*Instructions to follow*:
Copy out every line of the material below word for word, keeping the original order and line breaks.

[[ Dataset content, beginning ]]

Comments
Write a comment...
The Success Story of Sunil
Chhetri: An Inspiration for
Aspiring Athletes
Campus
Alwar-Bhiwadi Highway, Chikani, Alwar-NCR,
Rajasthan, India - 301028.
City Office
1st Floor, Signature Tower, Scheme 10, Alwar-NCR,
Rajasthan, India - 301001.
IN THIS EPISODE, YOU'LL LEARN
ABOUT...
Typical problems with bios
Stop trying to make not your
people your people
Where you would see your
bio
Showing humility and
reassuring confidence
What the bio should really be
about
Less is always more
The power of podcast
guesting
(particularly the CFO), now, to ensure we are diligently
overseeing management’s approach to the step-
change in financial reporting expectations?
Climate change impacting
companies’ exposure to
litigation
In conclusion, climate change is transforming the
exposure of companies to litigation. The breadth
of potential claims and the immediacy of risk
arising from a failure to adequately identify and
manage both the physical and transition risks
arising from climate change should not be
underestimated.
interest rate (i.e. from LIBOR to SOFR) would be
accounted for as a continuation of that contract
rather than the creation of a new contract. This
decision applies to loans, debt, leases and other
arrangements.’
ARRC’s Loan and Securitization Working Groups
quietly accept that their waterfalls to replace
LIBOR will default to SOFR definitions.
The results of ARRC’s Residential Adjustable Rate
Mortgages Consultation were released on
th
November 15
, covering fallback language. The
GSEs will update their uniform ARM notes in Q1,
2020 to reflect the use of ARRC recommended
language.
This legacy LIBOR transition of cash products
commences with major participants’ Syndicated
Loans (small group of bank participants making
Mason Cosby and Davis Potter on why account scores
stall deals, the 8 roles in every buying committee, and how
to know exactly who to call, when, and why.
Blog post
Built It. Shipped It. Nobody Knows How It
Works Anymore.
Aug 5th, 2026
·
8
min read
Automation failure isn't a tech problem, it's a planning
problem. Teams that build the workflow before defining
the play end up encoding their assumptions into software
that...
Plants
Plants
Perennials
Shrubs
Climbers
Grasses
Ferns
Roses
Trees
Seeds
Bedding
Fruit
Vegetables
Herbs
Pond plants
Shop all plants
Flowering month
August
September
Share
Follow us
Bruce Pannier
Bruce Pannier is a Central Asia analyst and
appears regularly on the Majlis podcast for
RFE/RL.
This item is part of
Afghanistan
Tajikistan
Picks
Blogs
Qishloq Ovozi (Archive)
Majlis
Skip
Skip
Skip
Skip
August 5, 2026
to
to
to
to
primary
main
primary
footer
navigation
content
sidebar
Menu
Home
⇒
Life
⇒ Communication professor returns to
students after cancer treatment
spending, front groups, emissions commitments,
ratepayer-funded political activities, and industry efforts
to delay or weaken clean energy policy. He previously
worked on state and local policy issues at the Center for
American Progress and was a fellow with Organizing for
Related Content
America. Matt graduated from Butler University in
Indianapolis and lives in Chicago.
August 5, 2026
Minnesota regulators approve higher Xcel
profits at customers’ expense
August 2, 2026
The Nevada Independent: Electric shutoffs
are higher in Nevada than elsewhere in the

[[ Dataset content, end ]]

*Output for this task*:
Comments
Write a comment...
The Success Story of Sunil
Chhetri: An Inspiration for
Aspiring Athletes
Campus
Alwar-Bhiwadi Highway, Chikani, Alwar-NCR,
Rajasthan, India - 301028.
City Office
1st Floor, Signature Tower, Scheme 10, Alwar-NCR,
Rajasthan, India - 301001.
IN THIS EPISODE, YOU'LL LEARN
ABOUT...
Typical problems with bios
Stop trying to make not your
people your people
Where you would see your
bio
Showing humility and
reassuring confidence
What the bio should really be
about
Less is always more
The power of podcast
guesting
(particularly the CFO), now, to ensure we are diligently
overseeing management’s approach to the step-
change in financial reporting expectations?
Climate change impacting
companies’ exposure to
litigation
In conclusion, climate change is transforming the
exposure of companies to litigation. The breadth
of potential claims and the immediacy of risk
arising from a failure to adequately identify and
manage both the physical and transition risks
arising from climate change should not be
underestimated.
interest rate (i.e. from LIBOR to SOFR) would be
accounted for as a continuation of that contract
rather than the creation of a new contract. This
decision applies to loans, debt, leases and other
arrangements.’
ARRC’s Loan and Securitization Working Groups
quietly accept that their waterfalls to replace
LIBOR will default to SOFR definitions.
The results of ARRC’s Residential Adjustable Rate
Mortgages Consultation were released on
th
November 15
, covering fallback language. The
GSEs will update their uniform ARM notes in Q1,
2020 to reflect the use of ARRC recommended
language.
This legacy LIBOR transition of cash products
commences with major participants’ Syndicated
Loans (small group of bank participants making
Mason Cosby and Davis Potter on why account scores
stall deals, the 8 roles in every buying committee, and how
to know exactly who to call, when, and why.
Blog post
Built It. Shipped It. Nobody Knows How It
Works Anymore.
Aug 5th, 2026
·
8
min read
Automation failure isn't a tech problem, it's a planning
problem. Teams that build the workflow before defining
the play end up encoding their assumptions into software
that...
Plants
Plants
Perennials
Shrubs
Climbers
Grasses
Ferns
Roses
Trees
Seeds
Bedding
Fruit
Vegetables
Herbs
Pond plants
Shop all plants
Flowering month
August
September
Share
Follow us
Bruce Pannier
Bruce Pannier is a Central Asia analyst and
appears regularly on the Majlis podcast for
RFE/RL.
This item is part of
Afghanistan
Tajikistan
Picks
Blogs
Qishloq Ovozi (Archive)
Majlis
Skip
Skip
Skip
Skip
August 5, 2026
to
to
to
to
primary
main
primary
footer
navigation
content
sidebar
Menu
Home
⇒
Life
⇒ Communication professor returns to
students after cancer treatment
spending, front groups, emissions commitments,
ratepayer-funded political activities, and industry efforts
to delay or weaken clean energy policy. He previously
worked on state and local policy issues at the Center for
American Progress and was a fellow with Organizing for
Related Content
America. Matt graduated from Butler University in
Indianapolis and lives in Chicago.
August 5, 2026
Minnesota regulators approve higher Xcel
profits at customers’ expense
August 2, 2026
The Nevada Independent: Electric shutoffs
are higher in Nevada than elsewhere in the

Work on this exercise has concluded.